The more ambitious of the two bills under consideration in Maryland, the Clean Renewable Energy and Equity Act, sponsored by Delegate Shane Robinson (D), aims not only to make Maryland one of the few states to adopt a 100% RPS, but also seeks to fix what advocates see as a flaw in the state’s existing RPS standard. The existing standard views burning trash and farm-produced methane as renewable energy.

The opposing bill would expand the state’s 25% RPS to a 50% by 2030 target and would continue giving credit for generation sources such as incineration.

The difference between the two approaches has become a charged issue in Maryland, even a racial issue. In an opinion piece in The Washington Post, Gerald Stansbury, president of the NAACP’s Maryland State Conference, argued in favor of expanding the state’s current 25% RPS to 50%, calling it a move toward climate justice. He cited a 2013 MIT study that found that Baltimore had the highest rate of deaths from pollution among 5,695 U.S. cities.

But for some, the doubling of the state’s RPS does not go far enough. In anop-ed in the Baltimore Sun, Dr. Gina Angiola and Tim Whitehouse of the Chesapeake Physicians for Social Responsibility, backed the more aggressive 100% standard, arguing that the current RPS standard subsidizes polluting sources of generation such as burning of garbage and wood waste.

But not all environmental advocates are on the same page. “We agree with the Clean Renewable Energy and Equity Act’s goals, but it is not our goal,” Denise Robbins, communications director, with the Chesapeake Climate Action Network, told Utility Dive.

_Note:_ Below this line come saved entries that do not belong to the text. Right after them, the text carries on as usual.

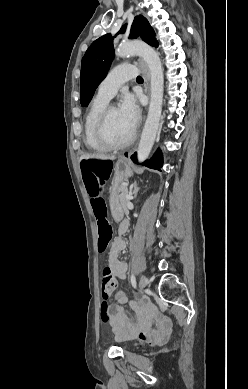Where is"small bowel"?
Returning a JSON list of instances; mask_svg holds the SVG:
<instances>
[{"label": "small bowel", "mask_w": 248, "mask_h": 389, "mask_svg": "<svg viewBox=\"0 0 248 389\" xmlns=\"http://www.w3.org/2000/svg\"><path fill=\"white\" fill-rule=\"evenodd\" d=\"M128 228L127 223H122L119 232L124 233ZM125 248V242L117 237L113 240L109 253L108 265L119 279L127 278V264L119 259V254ZM116 303L109 306L110 326L117 339H139L148 344H159L168 338L171 332L170 321L156 312L154 309L140 305L125 298L123 301L115 300ZM129 304L136 313L135 320H131L124 305Z\"/></svg>", "instance_id": "c3829d8e"}]
</instances>
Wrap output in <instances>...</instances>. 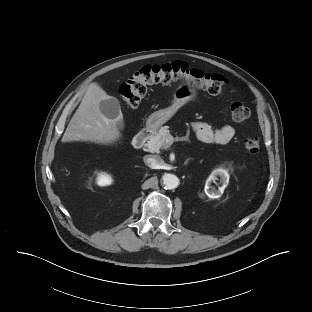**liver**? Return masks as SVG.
Returning <instances> with one entry per match:
<instances>
[{
	"label": "liver",
	"mask_w": 312,
	"mask_h": 312,
	"mask_svg": "<svg viewBox=\"0 0 312 312\" xmlns=\"http://www.w3.org/2000/svg\"><path fill=\"white\" fill-rule=\"evenodd\" d=\"M111 96L97 84L92 83L62 137V142L89 141L97 144H112L121 138L116 120L102 114L100 102Z\"/></svg>",
	"instance_id": "1"
}]
</instances>
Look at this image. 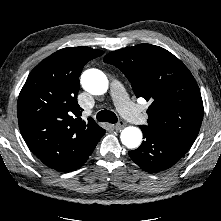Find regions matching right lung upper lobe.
Returning a JSON list of instances; mask_svg holds the SVG:
<instances>
[{
  "label": "right lung upper lobe",
  "instance_id": "1",
  "mask_svg": "<svg viewBox=\"0 0 221 221\" xmlns=\"http://www.w3.org/2000/svg\"><path fill=\"white\" fill-rule=\"evenodd\" d=\"M103 53L85 46L63 48L32 70L19 94L21 134L31 151L57 171L75 170L105 133L93 119L82 121L77 103L84 65Z\"/></svg>",
  "mask_w": 221,
  "mask_h": 221
}]
</instances>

The Clean Energy and Jobs Act would improve what exists and is the more “achievable policy” at this point, Robbins. She also added that states usually overshoot their RPS targets, so the 50% standard would likely be exceeded.

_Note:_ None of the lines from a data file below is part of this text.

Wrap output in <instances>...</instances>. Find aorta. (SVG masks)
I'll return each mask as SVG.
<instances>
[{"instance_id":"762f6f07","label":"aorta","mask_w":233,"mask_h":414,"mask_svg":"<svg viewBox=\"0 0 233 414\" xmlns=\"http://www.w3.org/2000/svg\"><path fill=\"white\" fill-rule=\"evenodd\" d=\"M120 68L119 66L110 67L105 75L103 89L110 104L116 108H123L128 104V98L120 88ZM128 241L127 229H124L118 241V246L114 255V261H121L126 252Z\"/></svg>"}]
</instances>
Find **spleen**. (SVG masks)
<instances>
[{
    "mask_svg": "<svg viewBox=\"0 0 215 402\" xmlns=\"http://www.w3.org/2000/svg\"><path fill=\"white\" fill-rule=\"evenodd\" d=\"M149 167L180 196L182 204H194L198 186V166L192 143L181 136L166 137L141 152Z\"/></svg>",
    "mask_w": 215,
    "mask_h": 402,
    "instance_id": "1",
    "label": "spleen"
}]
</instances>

Robbins also said that the Clean Energy and Jobs Act is also the more practical option. “We have the votes” to pass the Clean Energy and Jobs Act, Robbins said.

The previous iteration of the bill, with the 25% RPS, was only passed into law last February after Democratic lawmakers were able to rally andovercome Gov. Larry Hogan’s (R) veto.

“We think the 50% RPS faces more favorable passage in the Democrat heavy legislature, provided lawmakers can move quickly,” Timothy Fox, vice president at ClearView Energy Partners, told Utility Dive. He noted that the Maryland Legislature is scheduled to adjourn on April 9, which provides “sufficient but not extensive” time for lawmakers to pass the legislation this year.

The Legislature could override a veto again, Fox said, but the fact that Hogan vetoed a modest increase in the state’s RPS from 20% to 25% suggests a more ambitious 100% RPS could be a “heavier lift.”